Texte fourni ::
---
À l’Ère de la haine

J’avais un autre article de prêt pour cette semaine, mais disons que ce matin, je voulais parler d’autre chose.

Tout a commencé hier soir, lorsque j’ai dit à mon copain à quel point je serais fière de dire à notre hypothétique fille qu’elle pourrait être tout ce qu’elle veut dans la vie, que rien ne l’arrêterait jamais. Pour preuve, le plus grand pays du monde aurait une femme à sa tête dès demain.

J’ai eu tort, très tort. Je me suis levée ce matin avec un goût amer dans la bouche et un mal dans mon corps. Une anxiété généralisée me frappe fort et je voulais en parler.

C’est dur d’accepter en tant que femme et en tant que fille d’immigrants qu’aujourd’hui, je me réveille dans un monde où l’on valide la xénophobie, l’intolérance et la misogynie. J’ai mal.
---
Enregistrements extraits ::
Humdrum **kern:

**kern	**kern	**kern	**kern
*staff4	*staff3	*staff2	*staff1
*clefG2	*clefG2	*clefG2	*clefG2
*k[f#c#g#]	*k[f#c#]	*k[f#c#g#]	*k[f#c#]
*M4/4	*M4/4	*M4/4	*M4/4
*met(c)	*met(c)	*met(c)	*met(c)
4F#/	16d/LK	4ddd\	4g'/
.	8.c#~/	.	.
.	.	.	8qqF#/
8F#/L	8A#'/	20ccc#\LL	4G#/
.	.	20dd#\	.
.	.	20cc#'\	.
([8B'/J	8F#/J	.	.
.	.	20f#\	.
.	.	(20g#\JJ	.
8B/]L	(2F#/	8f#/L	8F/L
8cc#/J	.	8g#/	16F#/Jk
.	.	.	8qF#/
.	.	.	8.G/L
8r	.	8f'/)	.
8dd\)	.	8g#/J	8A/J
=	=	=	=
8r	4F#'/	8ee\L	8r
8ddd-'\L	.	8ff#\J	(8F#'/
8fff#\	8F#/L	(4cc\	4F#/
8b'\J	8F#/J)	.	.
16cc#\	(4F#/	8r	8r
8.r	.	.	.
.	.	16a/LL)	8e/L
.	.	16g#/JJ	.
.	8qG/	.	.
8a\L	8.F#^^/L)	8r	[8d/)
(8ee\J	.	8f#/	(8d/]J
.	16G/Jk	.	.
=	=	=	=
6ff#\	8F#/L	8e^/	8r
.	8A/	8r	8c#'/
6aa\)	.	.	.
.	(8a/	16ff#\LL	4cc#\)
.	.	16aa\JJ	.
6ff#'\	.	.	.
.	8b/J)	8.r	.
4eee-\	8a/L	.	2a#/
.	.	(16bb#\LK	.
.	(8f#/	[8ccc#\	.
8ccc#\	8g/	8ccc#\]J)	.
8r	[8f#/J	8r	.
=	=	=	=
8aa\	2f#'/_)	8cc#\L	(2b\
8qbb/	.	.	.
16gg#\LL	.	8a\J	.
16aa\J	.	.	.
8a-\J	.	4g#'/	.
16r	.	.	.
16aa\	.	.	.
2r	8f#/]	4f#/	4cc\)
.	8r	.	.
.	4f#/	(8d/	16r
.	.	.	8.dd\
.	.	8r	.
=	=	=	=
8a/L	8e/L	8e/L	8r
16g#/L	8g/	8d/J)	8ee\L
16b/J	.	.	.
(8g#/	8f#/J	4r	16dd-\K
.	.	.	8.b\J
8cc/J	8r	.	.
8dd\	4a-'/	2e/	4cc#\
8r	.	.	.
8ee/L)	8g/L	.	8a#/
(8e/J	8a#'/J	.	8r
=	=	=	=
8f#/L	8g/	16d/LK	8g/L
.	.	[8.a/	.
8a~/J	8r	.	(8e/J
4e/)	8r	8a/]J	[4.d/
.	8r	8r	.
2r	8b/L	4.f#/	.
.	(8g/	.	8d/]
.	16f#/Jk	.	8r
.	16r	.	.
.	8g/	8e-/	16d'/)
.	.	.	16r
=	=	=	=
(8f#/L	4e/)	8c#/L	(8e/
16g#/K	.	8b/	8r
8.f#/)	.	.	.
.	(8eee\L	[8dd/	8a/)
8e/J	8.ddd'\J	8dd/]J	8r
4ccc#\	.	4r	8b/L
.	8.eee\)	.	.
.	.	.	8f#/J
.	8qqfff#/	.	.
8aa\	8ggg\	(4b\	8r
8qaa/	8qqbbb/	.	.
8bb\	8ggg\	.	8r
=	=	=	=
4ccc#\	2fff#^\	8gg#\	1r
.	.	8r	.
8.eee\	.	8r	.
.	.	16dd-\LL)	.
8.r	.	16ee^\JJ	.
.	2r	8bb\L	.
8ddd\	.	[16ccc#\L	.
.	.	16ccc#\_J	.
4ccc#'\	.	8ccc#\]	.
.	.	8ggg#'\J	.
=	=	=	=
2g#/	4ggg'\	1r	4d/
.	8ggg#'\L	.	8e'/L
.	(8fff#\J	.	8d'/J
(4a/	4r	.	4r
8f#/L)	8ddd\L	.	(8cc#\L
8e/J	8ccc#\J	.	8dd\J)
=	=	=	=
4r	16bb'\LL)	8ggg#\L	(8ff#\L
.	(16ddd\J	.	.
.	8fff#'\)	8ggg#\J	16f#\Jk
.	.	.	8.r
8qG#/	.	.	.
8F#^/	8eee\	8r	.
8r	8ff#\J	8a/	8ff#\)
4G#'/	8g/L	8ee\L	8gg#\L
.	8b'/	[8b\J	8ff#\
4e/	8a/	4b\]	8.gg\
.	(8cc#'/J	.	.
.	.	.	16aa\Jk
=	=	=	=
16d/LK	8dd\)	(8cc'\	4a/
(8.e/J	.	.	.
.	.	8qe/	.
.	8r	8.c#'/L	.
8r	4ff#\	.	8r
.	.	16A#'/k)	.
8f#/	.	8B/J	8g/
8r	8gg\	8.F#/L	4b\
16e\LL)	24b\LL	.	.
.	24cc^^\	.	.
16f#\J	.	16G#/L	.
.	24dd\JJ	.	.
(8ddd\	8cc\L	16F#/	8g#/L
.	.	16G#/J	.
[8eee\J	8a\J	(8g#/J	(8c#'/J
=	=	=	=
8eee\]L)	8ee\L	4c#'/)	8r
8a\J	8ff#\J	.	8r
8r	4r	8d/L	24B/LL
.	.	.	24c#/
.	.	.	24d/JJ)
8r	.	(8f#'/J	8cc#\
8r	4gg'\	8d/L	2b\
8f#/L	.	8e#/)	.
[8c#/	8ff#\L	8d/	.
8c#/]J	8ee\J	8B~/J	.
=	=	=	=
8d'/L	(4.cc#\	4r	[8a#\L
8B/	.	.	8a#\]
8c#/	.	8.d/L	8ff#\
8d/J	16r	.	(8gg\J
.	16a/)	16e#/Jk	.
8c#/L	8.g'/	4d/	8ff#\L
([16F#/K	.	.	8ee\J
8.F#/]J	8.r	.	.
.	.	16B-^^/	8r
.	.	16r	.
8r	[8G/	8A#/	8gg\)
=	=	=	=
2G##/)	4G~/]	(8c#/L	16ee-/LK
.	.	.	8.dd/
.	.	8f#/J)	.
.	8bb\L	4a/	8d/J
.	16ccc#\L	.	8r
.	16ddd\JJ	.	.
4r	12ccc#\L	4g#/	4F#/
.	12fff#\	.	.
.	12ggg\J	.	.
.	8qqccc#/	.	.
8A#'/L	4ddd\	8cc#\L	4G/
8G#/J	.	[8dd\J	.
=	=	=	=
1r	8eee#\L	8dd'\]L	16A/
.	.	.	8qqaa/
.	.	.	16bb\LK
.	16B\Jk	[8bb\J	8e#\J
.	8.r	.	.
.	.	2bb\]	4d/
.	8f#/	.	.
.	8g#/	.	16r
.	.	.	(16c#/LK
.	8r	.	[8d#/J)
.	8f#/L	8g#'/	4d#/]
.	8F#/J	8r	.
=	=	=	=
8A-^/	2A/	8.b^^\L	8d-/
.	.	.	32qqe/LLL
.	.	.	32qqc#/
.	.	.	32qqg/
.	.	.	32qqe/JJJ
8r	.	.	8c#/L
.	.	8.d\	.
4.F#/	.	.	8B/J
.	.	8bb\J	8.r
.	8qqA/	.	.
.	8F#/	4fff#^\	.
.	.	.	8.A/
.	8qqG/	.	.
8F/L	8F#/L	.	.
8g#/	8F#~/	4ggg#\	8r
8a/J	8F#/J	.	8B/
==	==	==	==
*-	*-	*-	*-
---
Objectif ::
Répondez, s'il vous plaît, à ces questions sur le texte fourni :
(a) À qui la narratrice parle-t-elle hier soir de sa future fierté envers une hypothétique fille ?
(b) Quel goût a-t-elle dans la bouche en se levant ce matin ?
(c) Quelles trois choses sont validées dans le monde où elle se réveille aujourd'hui ?
Les enregistrements forment un matériau distinct du texte fourni.

Réponse attendue ::
(a) À son copain.
(b) Un goût amer.
(c) La xénophobie, l'intolérance et la misogynie.